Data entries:
=== Section Start ===

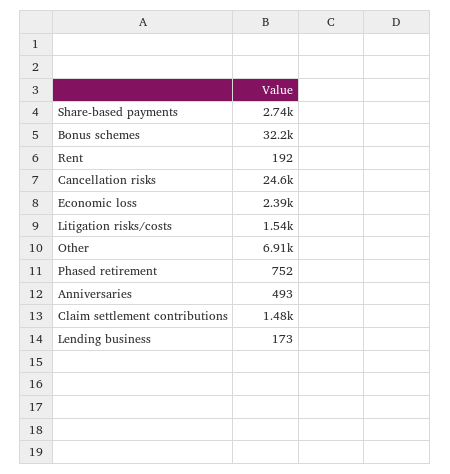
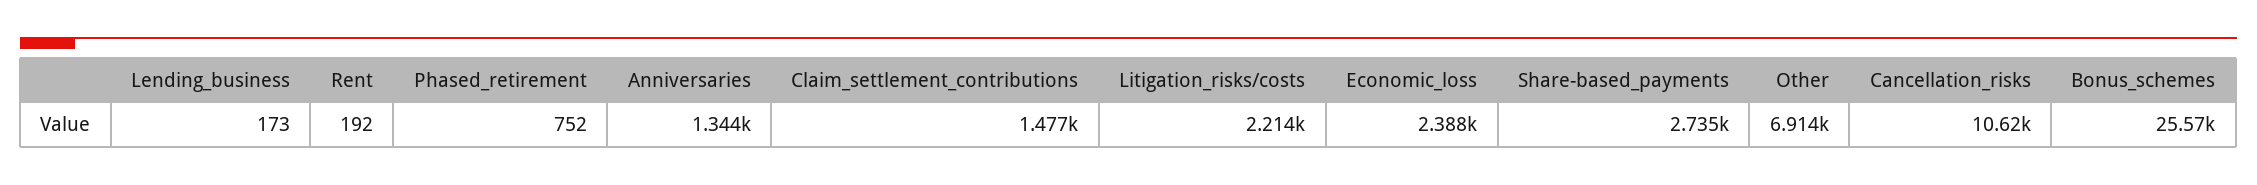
  {
    "Share-based payments": 2735,
-   "Bonus schemes": 32200,
+   "Bonus schemes": 25570,
    "Rent": 192,
-   "Cancellation risks": 24600,
+   "Cancellation risks": 10620,
    "Economic loss": 2388,
-   "Litigation risks/costs": 1540,
+   "Litigation risks/costs": 2214,
    "Other": 6914,
    "Phased retirement": 752,
-   "Anniversaries": 493,
+   "Anniversaries": 1344,
    "Claim settlement contributions": 1477,
    "Lending business": 173
  }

=== Section End ===

Exact copy, no pictures: reproduce every entry shown above.

_Reply_
  {
    "Share-based payments": 2735,
-   "Bonus schemes": 32200,
+   "Bonus schemes": 25570,
    "Rent": 192,
-   "Cancellation risks": 24600,
+   "Cancellation risks": 10620,
    "Economic loss": 2388,
-   "Litigation risks/costs": 1540,
+   "Litigation risks/costs": 2214,
    "Other": 6914,
    "Phased retirement": 752,
-   "Anniversaries": 493,
+   "Anniversaries": 1344,
    "Claim settlement contributions": 1477,
    "Lending business": 173
  }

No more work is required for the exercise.